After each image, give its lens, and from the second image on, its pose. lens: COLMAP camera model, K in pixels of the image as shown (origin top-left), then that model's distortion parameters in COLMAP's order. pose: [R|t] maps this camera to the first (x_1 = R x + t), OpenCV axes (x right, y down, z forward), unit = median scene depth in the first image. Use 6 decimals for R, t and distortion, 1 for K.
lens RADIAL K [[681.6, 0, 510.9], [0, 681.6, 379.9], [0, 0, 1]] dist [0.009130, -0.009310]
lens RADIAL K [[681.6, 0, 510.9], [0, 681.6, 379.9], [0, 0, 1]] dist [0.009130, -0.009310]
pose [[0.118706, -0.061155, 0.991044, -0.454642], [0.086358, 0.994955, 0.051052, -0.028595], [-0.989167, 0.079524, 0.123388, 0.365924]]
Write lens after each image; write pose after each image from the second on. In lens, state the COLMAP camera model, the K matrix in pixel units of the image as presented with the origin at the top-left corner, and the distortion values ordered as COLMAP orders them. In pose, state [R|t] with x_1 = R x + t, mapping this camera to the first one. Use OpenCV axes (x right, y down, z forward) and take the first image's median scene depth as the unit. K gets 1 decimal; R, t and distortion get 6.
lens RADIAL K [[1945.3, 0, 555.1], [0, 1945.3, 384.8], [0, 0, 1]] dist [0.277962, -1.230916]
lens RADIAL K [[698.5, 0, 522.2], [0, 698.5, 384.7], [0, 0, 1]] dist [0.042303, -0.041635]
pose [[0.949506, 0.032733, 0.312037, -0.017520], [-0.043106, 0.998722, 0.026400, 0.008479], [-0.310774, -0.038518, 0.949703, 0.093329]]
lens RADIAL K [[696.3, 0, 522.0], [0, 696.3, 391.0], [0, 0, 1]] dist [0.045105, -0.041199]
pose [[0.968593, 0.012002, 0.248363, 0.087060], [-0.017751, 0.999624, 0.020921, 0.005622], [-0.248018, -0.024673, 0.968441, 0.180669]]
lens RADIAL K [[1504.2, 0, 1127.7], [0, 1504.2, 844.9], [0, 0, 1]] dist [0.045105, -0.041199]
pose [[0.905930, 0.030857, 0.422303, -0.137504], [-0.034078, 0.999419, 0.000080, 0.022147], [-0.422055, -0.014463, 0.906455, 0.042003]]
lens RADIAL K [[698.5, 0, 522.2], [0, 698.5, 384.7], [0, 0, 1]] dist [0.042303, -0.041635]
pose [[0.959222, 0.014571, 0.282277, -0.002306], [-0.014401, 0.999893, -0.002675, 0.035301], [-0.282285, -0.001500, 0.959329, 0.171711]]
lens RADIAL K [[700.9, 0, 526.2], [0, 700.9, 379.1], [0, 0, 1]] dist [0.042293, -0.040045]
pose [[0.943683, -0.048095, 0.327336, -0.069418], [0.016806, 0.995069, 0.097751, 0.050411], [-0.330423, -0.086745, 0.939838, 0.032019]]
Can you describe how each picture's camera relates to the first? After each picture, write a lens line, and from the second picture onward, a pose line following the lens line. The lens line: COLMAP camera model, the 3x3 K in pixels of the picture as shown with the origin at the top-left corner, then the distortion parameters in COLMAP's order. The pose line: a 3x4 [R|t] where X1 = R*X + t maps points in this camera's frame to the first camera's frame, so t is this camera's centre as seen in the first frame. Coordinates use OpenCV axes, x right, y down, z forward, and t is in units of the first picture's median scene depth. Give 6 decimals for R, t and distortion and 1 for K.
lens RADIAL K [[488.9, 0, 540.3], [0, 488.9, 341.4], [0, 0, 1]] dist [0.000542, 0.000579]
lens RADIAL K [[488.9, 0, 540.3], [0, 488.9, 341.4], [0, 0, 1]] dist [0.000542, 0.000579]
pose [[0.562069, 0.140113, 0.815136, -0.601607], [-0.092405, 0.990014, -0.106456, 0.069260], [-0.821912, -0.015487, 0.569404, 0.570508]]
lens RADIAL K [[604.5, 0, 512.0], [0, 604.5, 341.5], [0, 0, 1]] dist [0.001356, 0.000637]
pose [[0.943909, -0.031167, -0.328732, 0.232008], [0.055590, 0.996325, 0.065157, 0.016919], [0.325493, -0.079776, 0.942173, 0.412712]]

──────

◆ **Activity**: Give back the listing above exactly as written.

◆ **Problem solution**:
After each image, give its lens, and from the second image on, its pose. lens: COLMAP camera model, K in pixels of the image as shown (origin top-left), then that model's distortion parameters in COLMAP's order. pose: [R|t] maps this camera to the first (x_1 = R x + t), OpenCV axes (x right, y down, z forward), unit = median scene depth in the first image. Use 6 decimals for R, t and distortion, 1 for K.
lens RADIAL K [[681.6, 0, 510.9], [0, 681.6, 379.9], [0, 0, 1]] dist [0.009130, -0.009310]
lens RADIAL K [[681.6, 0, 510.9], [0, 681.6, 379.9], [0, 0, 1]] dist [0.009130, -0.009310]
pose [[0.118706, -0.061155, 0.991044, -0.454642], [0.086358, 0.994955, 0.051052, -0.028595], [-0.989167, 0.079524, 0.123388, 0.365924]]
Write lens after each image; write pose after each image from the second on. In lens, state the COLMAP camera model, the K matrix in pixel units of the image as presented with the origin at the top-left corner, and the distortion values ordered as COLMAP orders them. In pose, state [R|t] with x_1 = R x + t, mapping this camera to the first one. Use OpenCV axes (x right, y down, z forward) and take the first image's median scene depth as the unit. K gets 1 decimal; R, t and distortion get 6.
lens RADIAL K [[1945.3, 0, 555.1], [0, 1945.3, 384.8], [0, 0, 1]] dist [0.277962, -1.230916]
lens RADIAL K [[698.5, 0, 522.2], [0, 698.5, 384.7], [0, 0, 1]] dist [0.042303, -0.041635]
pose [[0.949506, 0.032733, 0.312037, -0.017520], [-0.043106, 0.998722, 0.026400, 0.008479], [-0.310774, -0.038518, 0.949703, 0.093329]]
lens RADIAL K [[696.3, 0, 522.0], [0, 696.3, 391.0], [0, 0, 1]] dist [0.045105, -0.041199]
pose [[0.968593, 0.012002, 0.248363, 0.087060], [-0.017751, 0.999624, 0.020921, 0.005622], [-0.248018, -0.024673, 0.968441, 0.180669]]
lens RADIAL K [[1504.2, 0, 1127.7], [0, 1504.2, 844.9], [0, 0, 1]] dist [0.045105, -0.041199]
pose [[0.905930, 0.030857, 0.422303, -0.137504], [-0.034078, 0.999419, 0.000080, 0.022147], [-0.422055, -0.014463, 0.906455, 0.042003]]
lens RADIAL K [[698.5, 0, 522.2], [0, 698.5, 384.7], [0, 0, 1]] dist [0.042303, -0.041635]
pose [[0.959222, 0.014571, 0.282277, -0.002306], [-0.014401, 0.999893, -0.002675, 0.035301], [-0.282285, -0.001500, 0.959329, 0.171711]]
lens RADIAL K [[700.9, 0, 526.2], [0, 700.9, 379.1], [0, 0, 1]] dist [0.042293, -0.040045]
pose [[0.943683, -0.048095, 0.327336, -0.069418], [0.016806, 0.995069, 0.097751, 0.050411], [-0.330423, -0.086745, 0.939838, 0.032019]]
Can you describe how each picture's camera relates to the first? After each picture, write a lens line, and from the second picture onward, a pose line following the lens line. The lens line: COLMAP camera model, the 3x3 K in pixels of the picture as shown with the origin at the top-left corner, then the distortion parameters in COLMAP's order. The pose line: a 3x4 [R|t] where X1 = R*X + t maps points in this camera's frame to the first camera's frame, so t is this camera's centre as seen in the first frame. Coordinates use OpenCV axes, x right, y down, z forward, and t is in units of the first picture's median scene depth. Give 6 decimals for R, t and distortion and 1 for K.
lens RADIAL K [[488.9, 0, 540.3], [0, 488.9, 341.4], [0, 0, 1]] dist [0.000542, 0.000579]
lens RADIAL K [[488.9, 0, 540.3], [0, 488.9, 341.4], [0, 0, 1]] dist [0.000542, 0.000579]
pose [[0.562069, 0.140113, 0.815136, -0.601607], [-0.092405, 0.990014, -0.106456, 0.069260], [-0.821912, -0.015487, 0.569404, 0.570508]]
lens RADIAL K [[604.5, 0, 512.0], [0, 604.5, 341.5], [0, 0, 1]] dist [0.001356, 0.000637]
pose [[0.943909, -0.031167, -0.328732, 0.232008], [0.055590, 0.996325, 0.065157, 0.016919], [0.325493, -0.079776, 0.942173, 0.412712]]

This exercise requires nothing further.